The problem:
Spot each line in the data below containing "begin" and copy it.

Entries supplied START

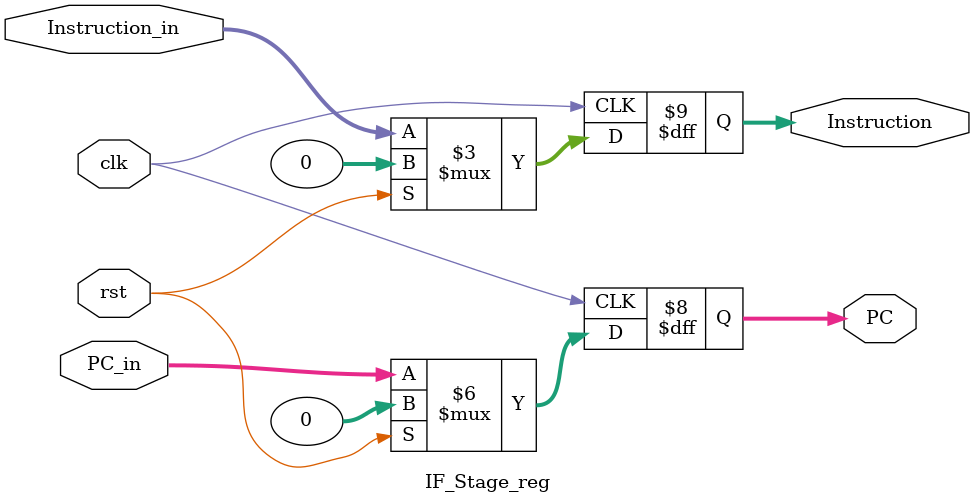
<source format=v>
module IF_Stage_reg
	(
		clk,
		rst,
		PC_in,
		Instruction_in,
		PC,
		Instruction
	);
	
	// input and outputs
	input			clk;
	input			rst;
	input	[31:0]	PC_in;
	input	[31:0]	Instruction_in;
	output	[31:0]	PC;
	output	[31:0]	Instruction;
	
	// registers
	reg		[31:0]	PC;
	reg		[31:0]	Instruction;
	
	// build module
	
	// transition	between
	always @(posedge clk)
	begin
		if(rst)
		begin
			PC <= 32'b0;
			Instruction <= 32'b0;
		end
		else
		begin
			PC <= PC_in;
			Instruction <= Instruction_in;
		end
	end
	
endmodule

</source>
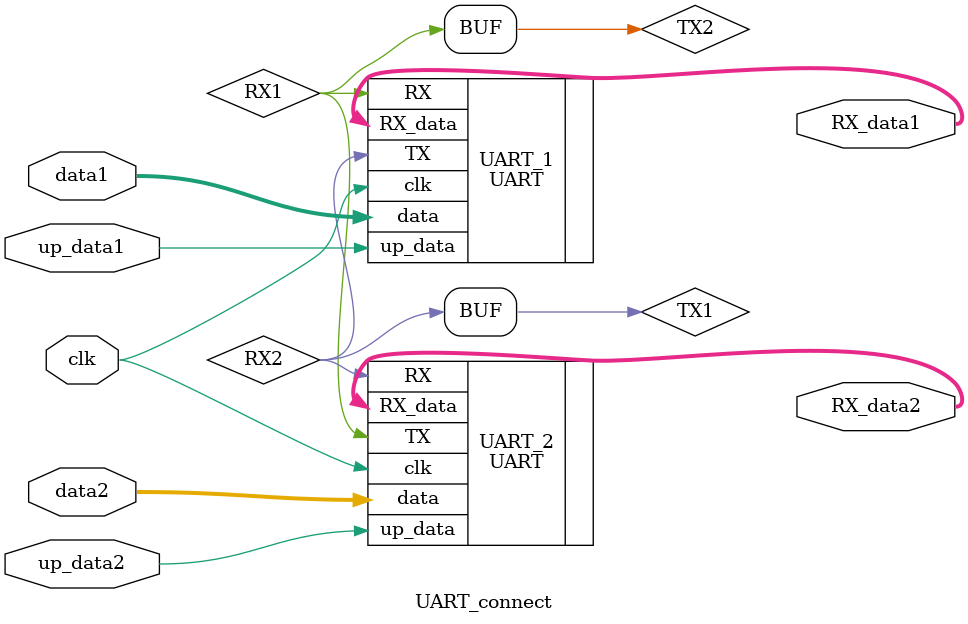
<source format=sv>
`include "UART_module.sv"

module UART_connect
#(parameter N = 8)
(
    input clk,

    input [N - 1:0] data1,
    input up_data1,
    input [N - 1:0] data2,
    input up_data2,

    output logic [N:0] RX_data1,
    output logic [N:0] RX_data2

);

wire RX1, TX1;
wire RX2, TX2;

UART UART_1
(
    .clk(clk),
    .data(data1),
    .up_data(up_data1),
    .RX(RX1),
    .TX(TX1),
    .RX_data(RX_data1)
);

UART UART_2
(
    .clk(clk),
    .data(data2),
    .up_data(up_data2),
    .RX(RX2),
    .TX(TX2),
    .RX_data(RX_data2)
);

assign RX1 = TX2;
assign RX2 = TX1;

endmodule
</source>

Entries supplied END
Entries supplied START

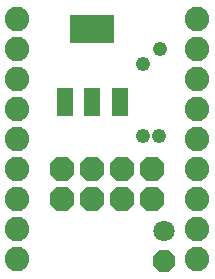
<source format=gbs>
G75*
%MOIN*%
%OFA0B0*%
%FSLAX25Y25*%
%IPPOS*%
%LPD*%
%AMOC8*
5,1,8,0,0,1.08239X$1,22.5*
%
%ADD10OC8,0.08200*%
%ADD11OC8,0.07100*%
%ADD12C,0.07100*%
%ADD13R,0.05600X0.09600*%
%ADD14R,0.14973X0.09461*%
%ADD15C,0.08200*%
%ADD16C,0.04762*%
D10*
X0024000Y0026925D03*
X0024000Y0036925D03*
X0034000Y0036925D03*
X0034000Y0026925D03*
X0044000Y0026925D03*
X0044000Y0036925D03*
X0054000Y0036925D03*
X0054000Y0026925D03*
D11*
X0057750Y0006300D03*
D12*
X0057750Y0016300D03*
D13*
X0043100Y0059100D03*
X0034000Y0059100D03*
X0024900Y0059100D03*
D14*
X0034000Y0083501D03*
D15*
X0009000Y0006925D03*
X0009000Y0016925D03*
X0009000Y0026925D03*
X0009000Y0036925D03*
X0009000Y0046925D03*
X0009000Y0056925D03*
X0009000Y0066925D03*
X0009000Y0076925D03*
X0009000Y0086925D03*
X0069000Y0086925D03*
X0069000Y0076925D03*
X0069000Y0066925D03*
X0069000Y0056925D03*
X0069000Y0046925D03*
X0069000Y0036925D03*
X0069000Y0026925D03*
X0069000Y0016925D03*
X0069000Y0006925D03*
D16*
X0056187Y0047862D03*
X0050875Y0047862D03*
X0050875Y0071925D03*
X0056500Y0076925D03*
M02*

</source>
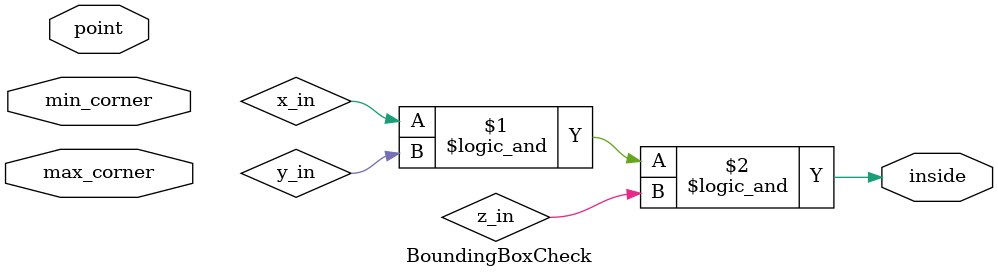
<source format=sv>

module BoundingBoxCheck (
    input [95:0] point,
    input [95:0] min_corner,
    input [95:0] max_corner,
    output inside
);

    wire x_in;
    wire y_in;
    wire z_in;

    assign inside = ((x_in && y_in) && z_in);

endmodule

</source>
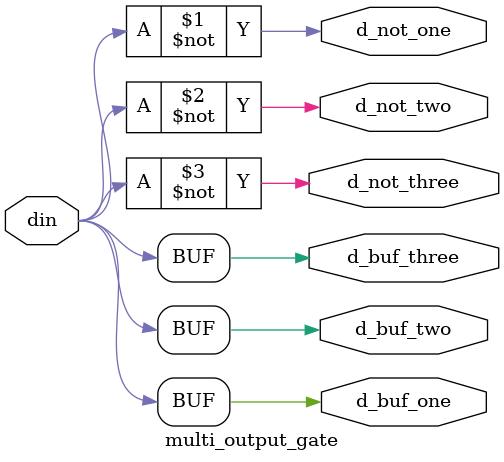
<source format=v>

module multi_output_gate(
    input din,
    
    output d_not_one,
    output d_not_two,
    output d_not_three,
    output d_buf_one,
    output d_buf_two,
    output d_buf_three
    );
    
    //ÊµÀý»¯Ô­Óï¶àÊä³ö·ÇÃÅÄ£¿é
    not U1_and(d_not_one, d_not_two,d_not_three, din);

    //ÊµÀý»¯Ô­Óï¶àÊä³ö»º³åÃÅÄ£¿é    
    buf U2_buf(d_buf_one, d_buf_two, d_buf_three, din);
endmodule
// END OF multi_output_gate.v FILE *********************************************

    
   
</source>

Entries supplied END
Entries supplied START

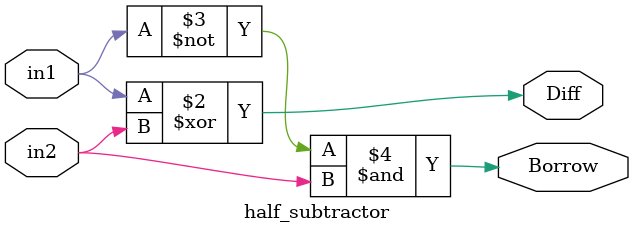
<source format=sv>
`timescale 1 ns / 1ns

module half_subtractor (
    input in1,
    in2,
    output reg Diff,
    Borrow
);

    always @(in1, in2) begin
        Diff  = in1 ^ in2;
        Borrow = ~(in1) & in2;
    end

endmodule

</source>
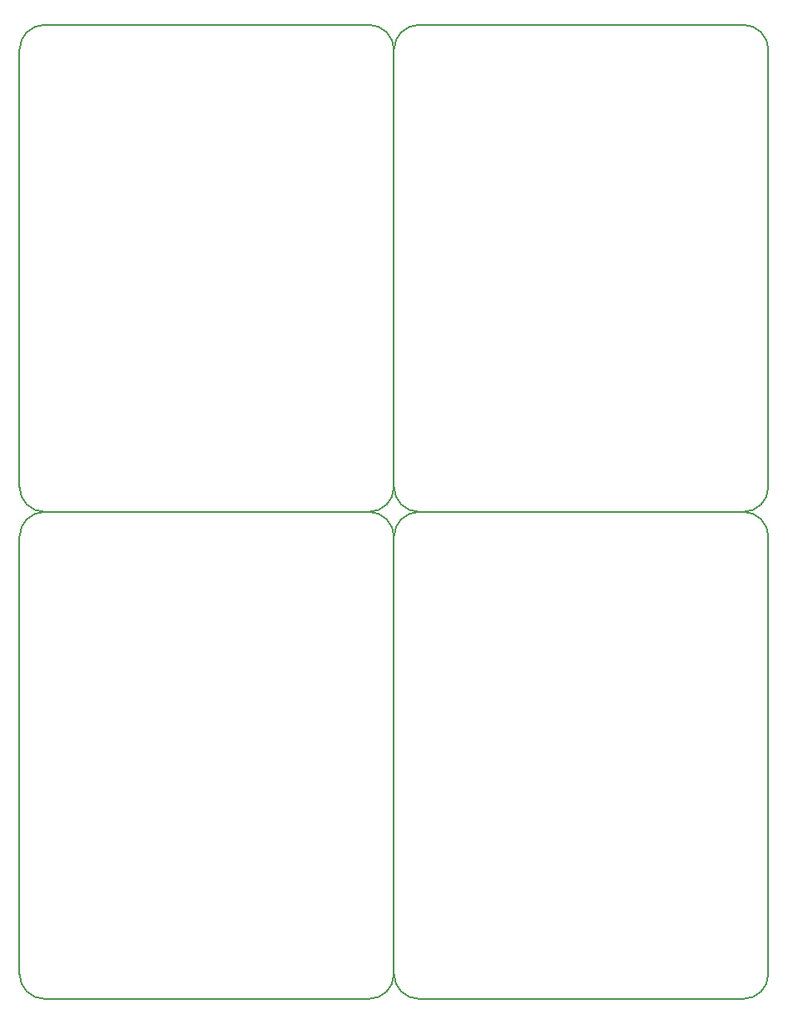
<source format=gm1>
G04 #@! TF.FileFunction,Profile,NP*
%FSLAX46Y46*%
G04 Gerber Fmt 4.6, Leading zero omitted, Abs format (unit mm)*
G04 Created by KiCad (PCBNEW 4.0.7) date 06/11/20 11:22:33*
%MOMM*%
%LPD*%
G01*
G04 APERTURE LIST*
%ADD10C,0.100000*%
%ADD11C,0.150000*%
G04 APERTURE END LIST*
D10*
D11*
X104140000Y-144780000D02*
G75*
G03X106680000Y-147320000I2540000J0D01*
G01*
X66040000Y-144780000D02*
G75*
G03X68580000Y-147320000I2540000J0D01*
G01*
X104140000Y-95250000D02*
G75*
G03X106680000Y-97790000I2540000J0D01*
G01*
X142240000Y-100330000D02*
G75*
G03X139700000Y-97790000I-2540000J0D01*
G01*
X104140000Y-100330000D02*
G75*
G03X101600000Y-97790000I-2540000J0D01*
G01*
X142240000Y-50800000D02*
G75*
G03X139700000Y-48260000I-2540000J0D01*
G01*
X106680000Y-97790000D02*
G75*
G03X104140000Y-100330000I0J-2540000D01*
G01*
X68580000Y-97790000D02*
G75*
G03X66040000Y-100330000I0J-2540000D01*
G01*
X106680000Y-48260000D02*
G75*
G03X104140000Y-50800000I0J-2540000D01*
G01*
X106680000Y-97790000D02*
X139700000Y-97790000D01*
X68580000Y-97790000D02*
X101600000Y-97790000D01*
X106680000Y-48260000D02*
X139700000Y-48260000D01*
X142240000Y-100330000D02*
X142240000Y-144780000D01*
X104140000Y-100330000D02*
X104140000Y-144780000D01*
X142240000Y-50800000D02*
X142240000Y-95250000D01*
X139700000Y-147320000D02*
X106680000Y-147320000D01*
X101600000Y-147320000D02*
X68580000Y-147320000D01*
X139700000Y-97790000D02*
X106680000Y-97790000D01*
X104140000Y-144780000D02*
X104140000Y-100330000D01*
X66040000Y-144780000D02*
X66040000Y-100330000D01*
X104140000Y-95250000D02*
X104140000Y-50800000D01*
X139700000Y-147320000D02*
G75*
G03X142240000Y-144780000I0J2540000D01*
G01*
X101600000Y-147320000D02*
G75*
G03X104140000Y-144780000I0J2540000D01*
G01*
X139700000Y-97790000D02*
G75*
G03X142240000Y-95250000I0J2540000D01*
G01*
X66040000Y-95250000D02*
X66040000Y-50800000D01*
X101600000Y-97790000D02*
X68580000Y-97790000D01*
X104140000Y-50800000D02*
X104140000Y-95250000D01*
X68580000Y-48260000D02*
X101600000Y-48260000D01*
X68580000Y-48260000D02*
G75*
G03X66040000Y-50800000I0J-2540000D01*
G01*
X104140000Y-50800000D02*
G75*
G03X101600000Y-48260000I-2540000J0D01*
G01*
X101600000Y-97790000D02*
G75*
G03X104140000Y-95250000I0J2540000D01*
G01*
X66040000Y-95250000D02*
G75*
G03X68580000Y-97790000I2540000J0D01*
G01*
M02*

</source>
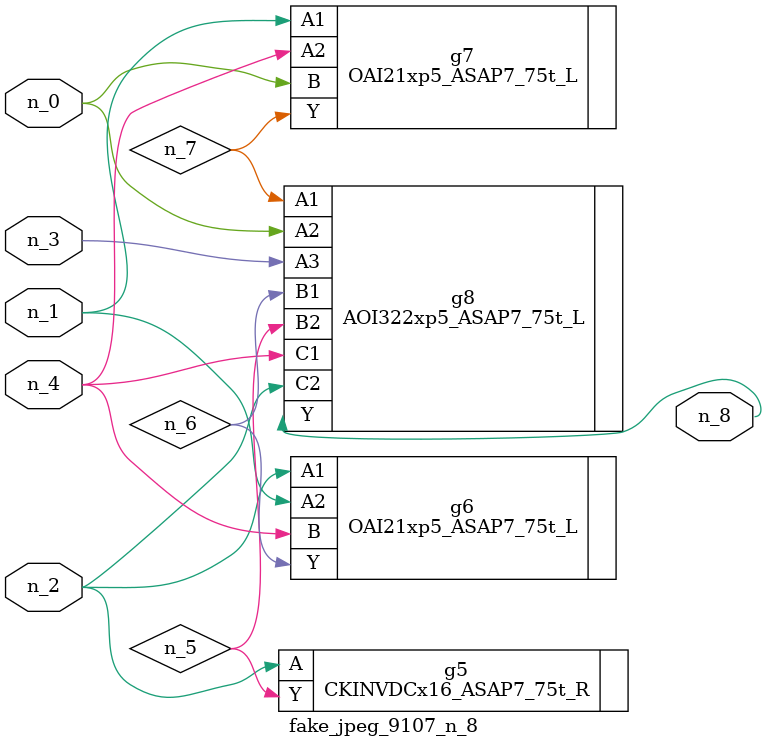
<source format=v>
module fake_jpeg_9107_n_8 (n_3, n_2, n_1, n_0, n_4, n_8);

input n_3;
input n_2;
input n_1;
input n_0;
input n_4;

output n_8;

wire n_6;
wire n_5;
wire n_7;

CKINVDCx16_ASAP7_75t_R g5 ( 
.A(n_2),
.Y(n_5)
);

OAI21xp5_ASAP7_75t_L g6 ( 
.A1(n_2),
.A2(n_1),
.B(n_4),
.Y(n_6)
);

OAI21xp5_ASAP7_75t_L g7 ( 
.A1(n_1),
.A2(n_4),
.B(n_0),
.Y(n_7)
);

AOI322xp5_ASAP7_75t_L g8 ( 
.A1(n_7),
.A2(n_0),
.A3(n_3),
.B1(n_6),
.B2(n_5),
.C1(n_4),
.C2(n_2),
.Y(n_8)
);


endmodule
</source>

Entries supplied END

Your solution:
	begin
		begin
		begin
    always @(in1, in2) begin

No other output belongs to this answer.